- _Brief_:
Starting at the line that contains "Each line is" and stopping after the line that contains "21 257 3.26", transcribe the listing below exactly; do not include any pictures.

- _Supplied material_:
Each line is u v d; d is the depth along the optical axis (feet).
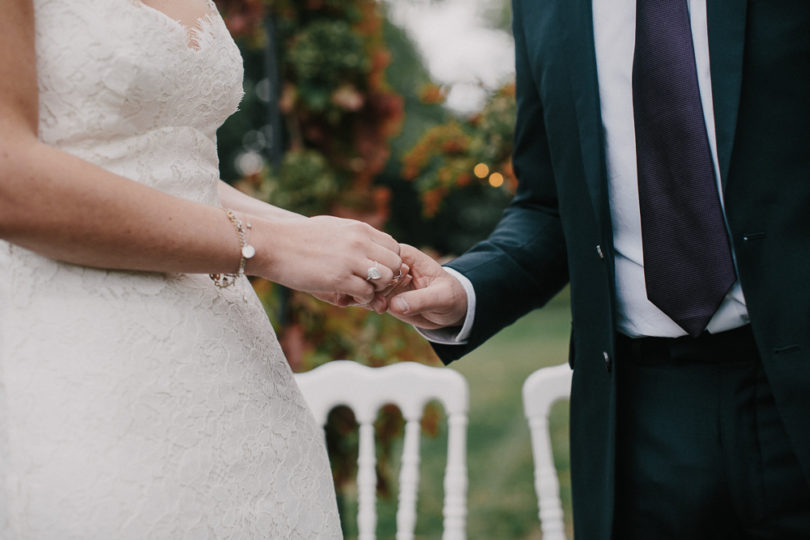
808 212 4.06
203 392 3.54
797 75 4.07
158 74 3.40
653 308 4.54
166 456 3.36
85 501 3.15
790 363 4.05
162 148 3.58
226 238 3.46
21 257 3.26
...
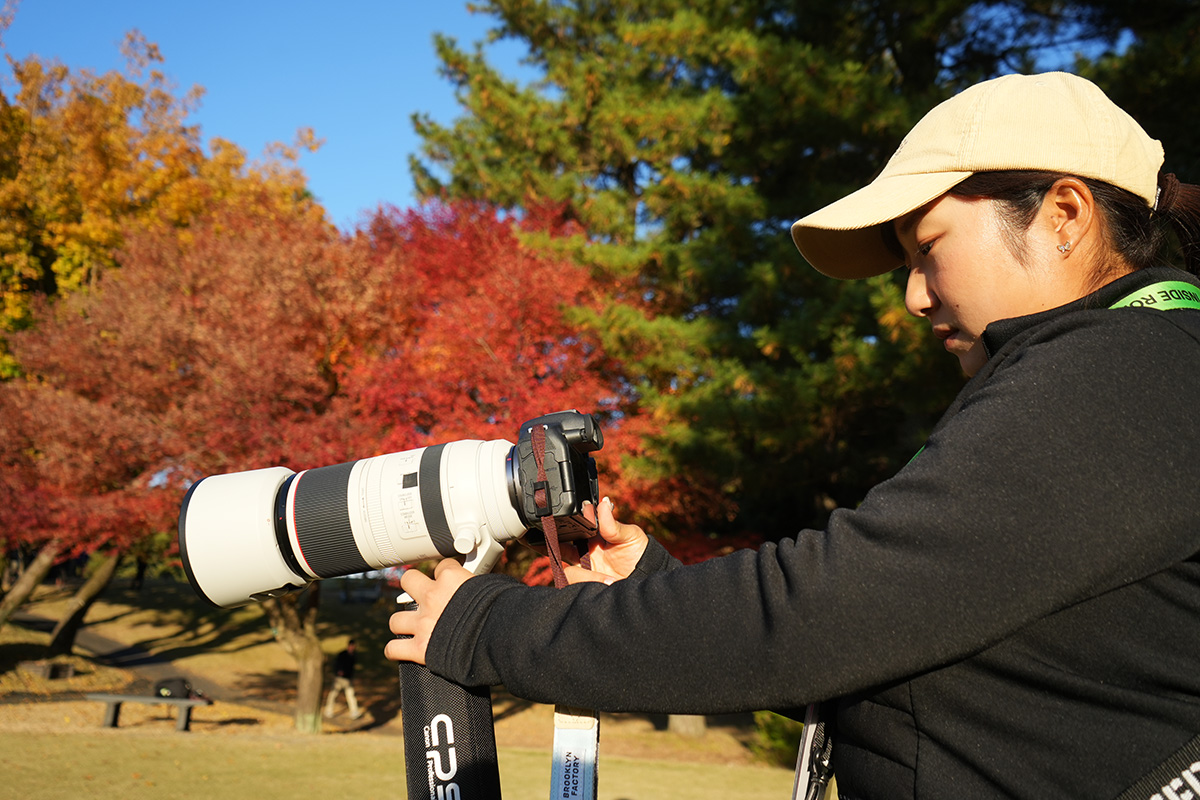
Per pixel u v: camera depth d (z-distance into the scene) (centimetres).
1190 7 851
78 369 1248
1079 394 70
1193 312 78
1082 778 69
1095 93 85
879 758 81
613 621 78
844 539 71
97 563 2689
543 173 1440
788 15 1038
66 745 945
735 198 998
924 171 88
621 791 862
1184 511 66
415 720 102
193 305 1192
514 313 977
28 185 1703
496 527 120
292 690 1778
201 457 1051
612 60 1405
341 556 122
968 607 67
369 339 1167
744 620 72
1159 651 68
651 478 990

- _Solution below_:
Each line is u v d; d is the depth along the optical axis (feet).
808 212 4.06
203 392 3.54
797 75 4.07
158 74 3.40
653 308 4.54
166 456 3.36
85 501 3.15
790 363 4.05
162 148 3.58
226 238 3.46
21 257 3.26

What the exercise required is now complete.